May-Britt and Edvard Moser describe John O’Keefe as a mentor, who taught them, amongst many other things, about the importance of maintaining a high level of quality in their research to ensure that it is reliable and replicable.

“Excellent research must be excellent every step of the way, and this takes efficient research teams and healthy, happy laboratory animals,” says May-Britt Moser.

When asked how their research will benefit humankind, all three laureates mention Alzheimer’s disease.

“The disease onsets with lesions in the part of the brain where these cells are fond, and some of the first symptoms are an impaired positional sense and an impaired memory,” says Edvard Moser. “Since the disease develops very slowly, it might be possible to stop it if we can find out what’s going wrong. But first, we have to understand how the normal brain works.”

He and May-Britt Moser are now focusing on finding out how all cell types in the advanced positional system interact, and on trying to understand how the grid pattern arises.

“The brain is complex but conservative, and often uses the same trick again and again,” says Edvard Moser. “Maybe we can learn something about completely different cognitive functions as well.”

They are also, he continues, both interested in understanding how the positional system integrates with motor cells.

Lot to learn from KI

“I should think there’s a lot here to learn from Karolinska Institutet, where a lot of research is going on about how the brain controls movement and takes us from A to B.”

John O’Keefe plans to continue his work on the hippocampus, but has also started to take an interest in the amygdala, part of the brain that belongs to the limbic system.

“I’m driven in my research by curiosity, and go to the lab every day in the hope of finding something new and, ideally, important,” he says. “As I mentioned before, new technologies can pave the way for new discoveries, and right now we’re planning to develop methods for registering electric signals from thousands of nerve cells at once.”

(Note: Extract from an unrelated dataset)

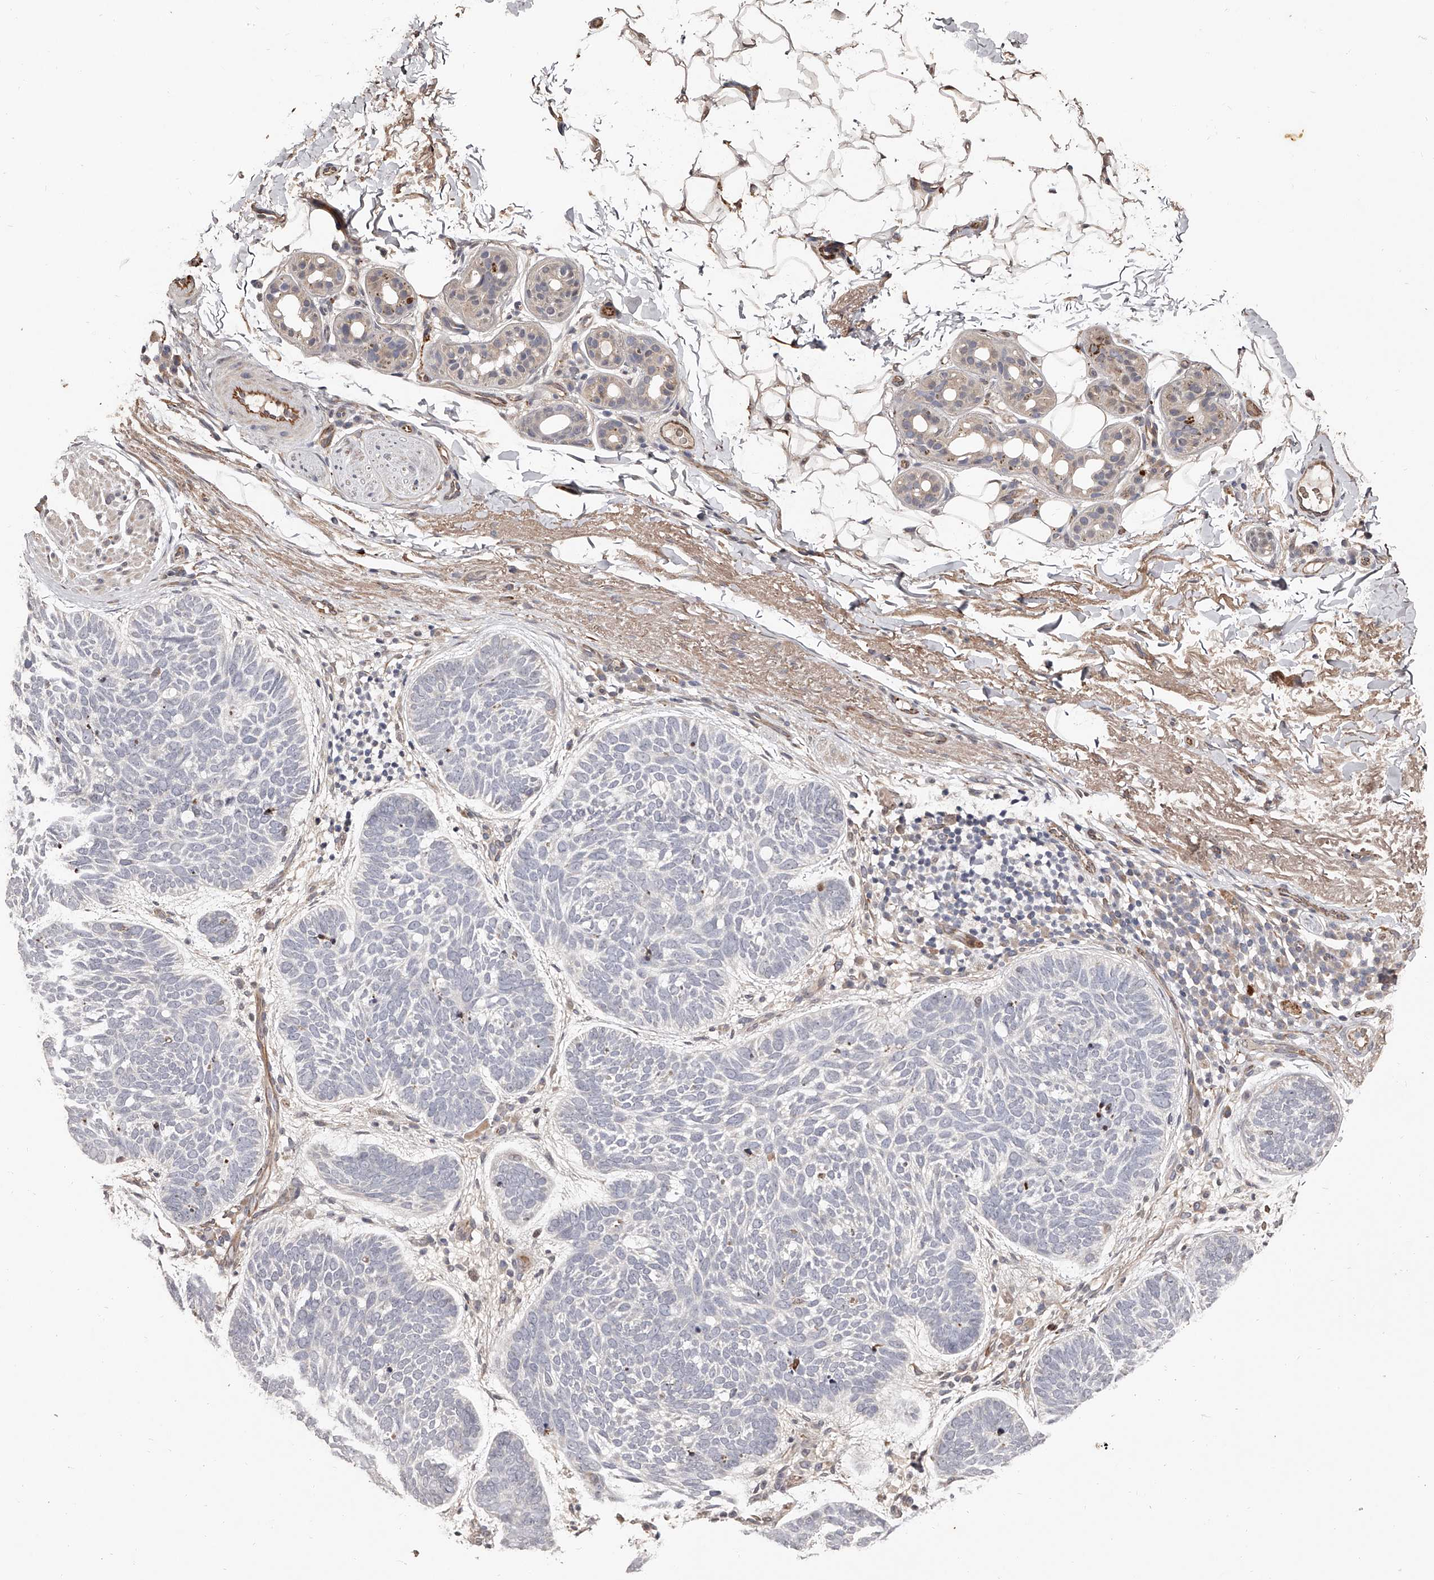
{"staining": {"intensity": "negative", "quantity": "none", "location": "none"}, "tissue": "skin cancer", "cell_type": "Tumor cells", "image_type": "cancer", "snomed": [{"axis": "morphology", "description": "Basal cell carcinoma"}, {"axis": "topography", "description": "Skin"}], "caption": "IHC micrograph of skin basal cell carcinoma stained for a protein (brown), which exhibits no staining in tumor cells. The staining was performed using DAB to visualize the protein expression in brown, while the nuclei were stained in blue with hematoxylin (Magnification: 20x).", "gene": "URGCP", "patient": {"sex": "female", "age": 85}}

All three agree that the Nobel Prize is a hallmark of quality. While May-Britt Moser hopes that the prize will also boost the recruitment of top researchers to her and her husband’s groups, John O’Keefe is more sceptical about the effect.

“Maybe it’ll be easier to get research grants, but then again it could also be harder,” he says with a laugh.

Text: Lisa Reimegård

John O’Keefe was born in 1939 in New York City, USA, and is both a US and British citizen. After earning his PhD in physiological psychology in 1967 at McGill University in Montreal, Canada, he moved to England to research at University College London, where he was appointed professor of cognitive neuroscience in 1987. John O’Keefe is currently head of the Sainsbury Wellcome Centre for Neural Circuits and Behaviour at the same university.
May‐Britt and Edvard Moser were both born in Norway, she in 1963 and he in 1962. They studied psychology at Oslo University and took their PhDs in neurophysiology in 1995, after which they did their postdoc research at the University of Edinburgh and with John O’Keefe at University College London. In 1996 they returned to Norway and established a research laboratory at the Teknisk‐Naturvitenskapelige Universitet in Trondheim. Edvard Moser was made professor of neuroscience in 1998, and May‐Britt Moser in 2000. May-Britt Moser is currently director of the university’s Centre for Neural Computation and Edvard Moser of the Kavli Institute for Systems Neuroscience in Trondheim.